CoreOS & HDFS - Running a distributed file system in Linux Containers/Docker CoreOS & HDFS - Running a distributed file system in Linux Containers/Docker hadoop hadoop

CoreOS & HDFS - Running a distributed file system in Linux Containers/Docker


I'll try to provide two possibilities. I haven't tried either of these, so they are mostly suggestions. But could get you down the right path.

The first, if you want to do HDFS and it requires device access on the host, would be to run the HDFS daemons in a privileged container that had access to the required host devices (the disks directly). See https://docs.docker.com/reference/run/#runtime-privilege-linux-capabilities-and-lxc-configuration for information on the --privileged and --device flags.

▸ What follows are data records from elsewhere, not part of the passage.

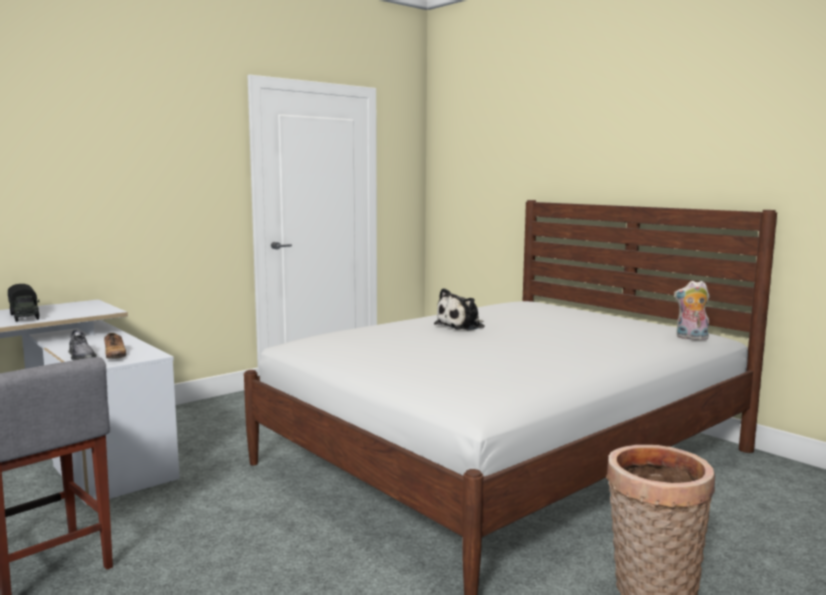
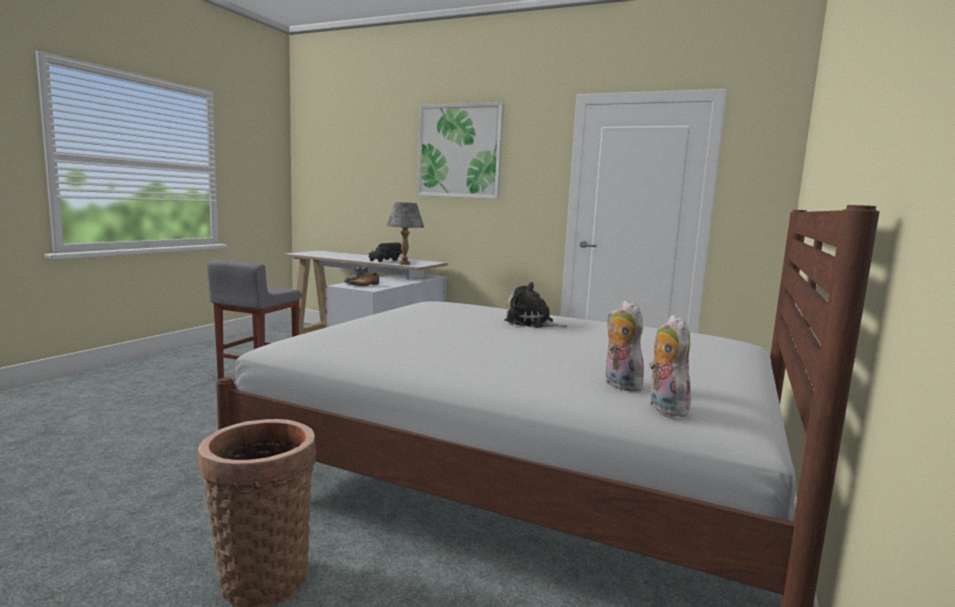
camera: 65 degrees right, 0 degrees up
(81, 313) = (404, 263): none -> grey table lamp
(97, 135) = (459, 151): none -> picture
(649, 337) = (619, 385): none -> plush toy

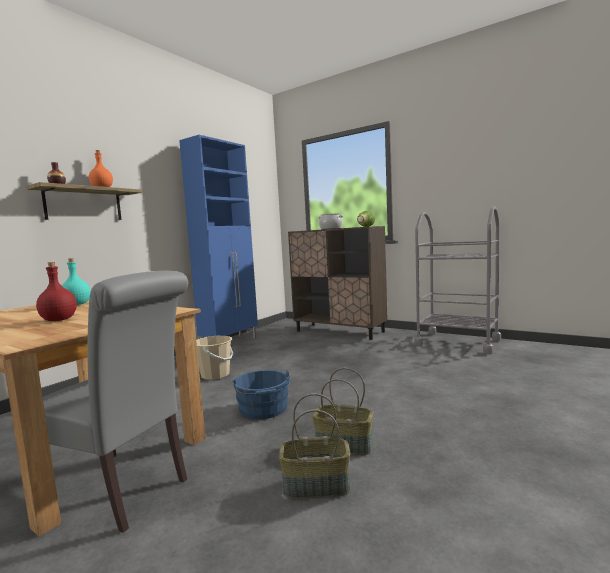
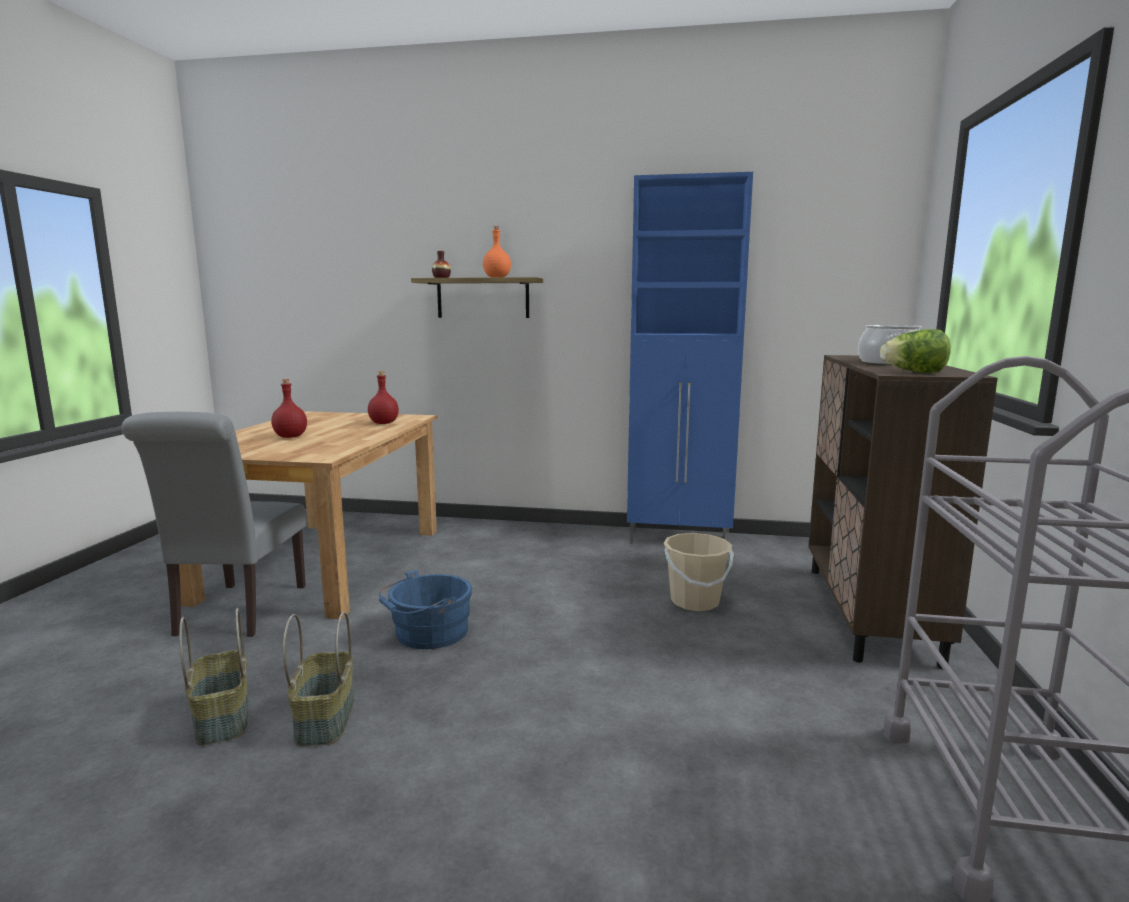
camera: 65 degrees right, 5 degrees up
(77, 304) = (384, 423): turquoise bottle -> red bottle
(215, 375) = (534, 569): beige bucket -> beige bucket (695, 601)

In theory, you could pass the devices to the container that is handling the access to disks. Then you could use something like --link to talk to each other. The NameNode would store the metadata on the host using a volume (passed with -v). Though, given the little reading I have done about NameNode, it seems like there won't be a good solution yet for high availability anyways and it is a single point of failure.

The second option to explore, if you are looking for a clustered file system and not HDFS in particular, would be to check out the recent Ceph FS support added to the kernel in CoreOS 471.1.0: https://coreos.com/releases/#471.1.0. You might then be able to use the same approach of privileged container to access host disks to build a Ceph FS cluster. Then you might have a 'data only' container that had Ceph tools installed to mount a directory on the Ceph FS cluster, and expose this as a volume for other containers to use.

Though both of these are only ideas and I haven't used HDFS or Ceph personally (though I am keeping an eye on Ceph and would like to try something like this soon as a proof of concept).